◆ PROBLEM STATEMENT
After locating the line that contains "lego wing [306,604,936,1093]" in the data below, set down exactly that line and each one after it through the line that contains "lego brick [1122,531,1262,587]", and nothing more.

(Beginning of SUPPLIED ENTRIES)

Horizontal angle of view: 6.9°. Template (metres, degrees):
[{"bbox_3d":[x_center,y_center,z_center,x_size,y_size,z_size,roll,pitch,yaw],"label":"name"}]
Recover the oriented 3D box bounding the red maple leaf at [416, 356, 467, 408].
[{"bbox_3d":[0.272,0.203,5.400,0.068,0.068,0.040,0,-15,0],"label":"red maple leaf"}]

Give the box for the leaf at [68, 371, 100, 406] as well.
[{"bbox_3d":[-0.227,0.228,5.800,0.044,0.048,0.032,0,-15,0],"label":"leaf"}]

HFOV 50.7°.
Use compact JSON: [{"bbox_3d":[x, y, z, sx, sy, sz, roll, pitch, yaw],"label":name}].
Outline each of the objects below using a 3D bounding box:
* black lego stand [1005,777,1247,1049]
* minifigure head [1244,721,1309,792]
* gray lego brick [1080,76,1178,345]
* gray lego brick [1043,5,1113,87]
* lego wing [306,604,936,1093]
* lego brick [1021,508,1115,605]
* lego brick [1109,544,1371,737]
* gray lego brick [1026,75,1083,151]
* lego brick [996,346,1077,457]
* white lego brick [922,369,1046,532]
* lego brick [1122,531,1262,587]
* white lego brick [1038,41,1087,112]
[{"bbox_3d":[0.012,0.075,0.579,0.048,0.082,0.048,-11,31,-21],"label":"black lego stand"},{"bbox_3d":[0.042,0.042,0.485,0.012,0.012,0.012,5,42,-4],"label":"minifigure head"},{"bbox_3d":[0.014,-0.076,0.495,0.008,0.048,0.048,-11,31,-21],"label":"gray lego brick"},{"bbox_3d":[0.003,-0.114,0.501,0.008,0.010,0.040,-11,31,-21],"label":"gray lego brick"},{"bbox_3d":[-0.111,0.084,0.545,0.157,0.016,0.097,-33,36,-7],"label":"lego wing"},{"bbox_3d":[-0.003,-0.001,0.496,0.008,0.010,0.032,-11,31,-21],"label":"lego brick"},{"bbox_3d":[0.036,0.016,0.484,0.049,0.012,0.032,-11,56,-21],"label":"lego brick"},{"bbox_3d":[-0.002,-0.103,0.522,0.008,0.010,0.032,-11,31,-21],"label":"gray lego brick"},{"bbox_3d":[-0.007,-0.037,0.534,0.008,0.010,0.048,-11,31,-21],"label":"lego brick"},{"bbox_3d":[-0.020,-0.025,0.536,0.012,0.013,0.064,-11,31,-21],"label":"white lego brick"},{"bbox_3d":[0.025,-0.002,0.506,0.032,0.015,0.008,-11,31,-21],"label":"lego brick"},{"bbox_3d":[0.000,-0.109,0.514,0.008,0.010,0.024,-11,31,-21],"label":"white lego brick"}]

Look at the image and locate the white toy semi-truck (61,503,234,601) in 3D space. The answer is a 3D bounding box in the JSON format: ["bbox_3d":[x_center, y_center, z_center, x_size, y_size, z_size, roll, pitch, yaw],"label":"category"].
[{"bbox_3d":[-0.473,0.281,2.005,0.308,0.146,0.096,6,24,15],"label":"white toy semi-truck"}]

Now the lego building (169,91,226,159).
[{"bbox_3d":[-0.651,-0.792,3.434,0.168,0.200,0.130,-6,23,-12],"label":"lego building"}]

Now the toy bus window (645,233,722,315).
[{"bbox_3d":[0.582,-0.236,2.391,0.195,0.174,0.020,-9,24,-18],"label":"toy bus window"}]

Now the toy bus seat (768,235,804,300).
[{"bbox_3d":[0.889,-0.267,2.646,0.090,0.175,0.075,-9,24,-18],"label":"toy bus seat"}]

(End of SUPPLIED ENTRIES)

◆ EXERCISE RESPONSE
* lego wing [306,604,936,1093]
* lego brick [1021,508,1115,605]
* lego brick [1109,544,1371,737]
* gray lego brick [1026,75,1083,151]
* lego brick [996,346,1077,457]
* white lego brick [922,369,1046,532]
* lego brick [1122,531,1262,587]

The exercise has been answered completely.